On the other hand, YES Bank improved the share of low cost money –current and savings accounts (CASA) – in total deposits to 32 per cent in Q2FY25 from 29.4 per cent a year ago, it said on Thursday. Sequentially, CASA share improved from 30.8 per cent at the end of June 2024. CASA deposits grew 28.4 per cent Y-o-Y, higher than 18.3 per cent for overall deposits, said the private bank in a BSE filing. The Mumbai-based lender reported a 13.1 per cent Y-o-Y growth in advances at the end of September 2024.


Analysts at Elara Capital believe the risk-reward is sharply tilted toward frontline peers. No significant asset quality challenges and steady growth may ensure rerating for some PSU banks (after recent correction) on earnings stability.


For SBI, the Elara Capital expects strong loan growth of >15 per cent Y-o-Y, supported by growth in the retail and Small and medium-sized enterprises (SME) segments. Analysts expect NIM to be lower, down 5bp Q-o-Q, dragged by penal interest change. Asset quality, meanwhile, will sustain with curtailed slippages. 
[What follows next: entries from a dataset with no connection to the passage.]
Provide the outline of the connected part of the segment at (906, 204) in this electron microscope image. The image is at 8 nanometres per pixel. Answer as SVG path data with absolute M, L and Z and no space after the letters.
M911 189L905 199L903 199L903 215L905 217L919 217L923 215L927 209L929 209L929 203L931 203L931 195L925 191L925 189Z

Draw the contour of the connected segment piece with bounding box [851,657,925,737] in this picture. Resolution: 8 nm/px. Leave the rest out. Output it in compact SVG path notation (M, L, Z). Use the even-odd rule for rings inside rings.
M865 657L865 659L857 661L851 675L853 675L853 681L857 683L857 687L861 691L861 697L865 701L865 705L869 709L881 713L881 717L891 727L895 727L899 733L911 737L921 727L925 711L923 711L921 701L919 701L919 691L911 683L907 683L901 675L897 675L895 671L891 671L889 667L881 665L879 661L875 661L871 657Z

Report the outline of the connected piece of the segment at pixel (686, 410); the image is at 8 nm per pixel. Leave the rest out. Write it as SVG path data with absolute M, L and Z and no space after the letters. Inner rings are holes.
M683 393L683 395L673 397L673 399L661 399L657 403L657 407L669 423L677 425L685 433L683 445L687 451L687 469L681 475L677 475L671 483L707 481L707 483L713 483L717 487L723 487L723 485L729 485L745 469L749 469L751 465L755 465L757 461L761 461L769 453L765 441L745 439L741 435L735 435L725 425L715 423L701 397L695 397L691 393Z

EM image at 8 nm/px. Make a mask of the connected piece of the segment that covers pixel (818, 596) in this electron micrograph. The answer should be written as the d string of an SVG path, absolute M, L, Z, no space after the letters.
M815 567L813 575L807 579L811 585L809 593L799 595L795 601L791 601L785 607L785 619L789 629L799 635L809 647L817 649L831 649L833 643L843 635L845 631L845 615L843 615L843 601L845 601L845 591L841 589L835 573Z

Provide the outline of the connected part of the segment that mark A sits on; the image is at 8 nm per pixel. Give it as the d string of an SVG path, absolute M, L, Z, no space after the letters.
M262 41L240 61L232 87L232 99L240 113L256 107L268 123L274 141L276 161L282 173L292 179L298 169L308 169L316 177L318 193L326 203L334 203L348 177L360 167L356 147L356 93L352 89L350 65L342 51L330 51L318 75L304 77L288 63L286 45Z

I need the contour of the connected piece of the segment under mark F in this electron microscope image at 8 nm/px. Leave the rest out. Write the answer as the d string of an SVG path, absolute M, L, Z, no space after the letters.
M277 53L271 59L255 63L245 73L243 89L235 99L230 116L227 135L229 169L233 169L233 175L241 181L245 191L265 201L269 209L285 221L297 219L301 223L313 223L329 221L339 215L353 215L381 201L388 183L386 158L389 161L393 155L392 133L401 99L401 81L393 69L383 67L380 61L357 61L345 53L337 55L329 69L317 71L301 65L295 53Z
However, better recovery and upgrade will help sustain benefits on GNPL. With strong coverage levels, we expect credit cost to be curtailed. The caveat here will be couple of corporate houses accounts, if they get downgraded, then there could be higher impact. The management commentary on return on assets (ROA) sustainability and capital raise will be key to watch for, analysts said.


Those at Motilal Oswal Financial Services (MOFSL) estimate PSBs to report moderate earnings growth of 17.2 per cent Y-o-Y, a decline of 0.6 per cent Q-o-Q in Q2FY25. The net interest income (NII) growth is also likely to remain moderate at about 6 per cent Y-o-Y as margins maintain a marginal downward bias. Accordingly, the brokerage firm estimate PSBs’ earnings to clock a 15 per cent compound annual growth rate (CAGR) over FY24-26.

MOFSL in Q2 results preview said, it expect asset quality to remain broadly stable amid an improving borrower profile and a low SMA (Special Mention Account) pool, keeping slippages under control. However, with rising delinquencies in unsecured lending, the outlook for asset quality will be closely monitored over the coming quarters. Besides, the ECL (expected credit loss) provisioning requirement for the next fiscal may also act as an overhang on sector performance, it added.

While advance growth remains steady for the banks, composition of incremental credit remains watchful to gauge margin trajectory, brokerage firm ICICI Securities said in a note.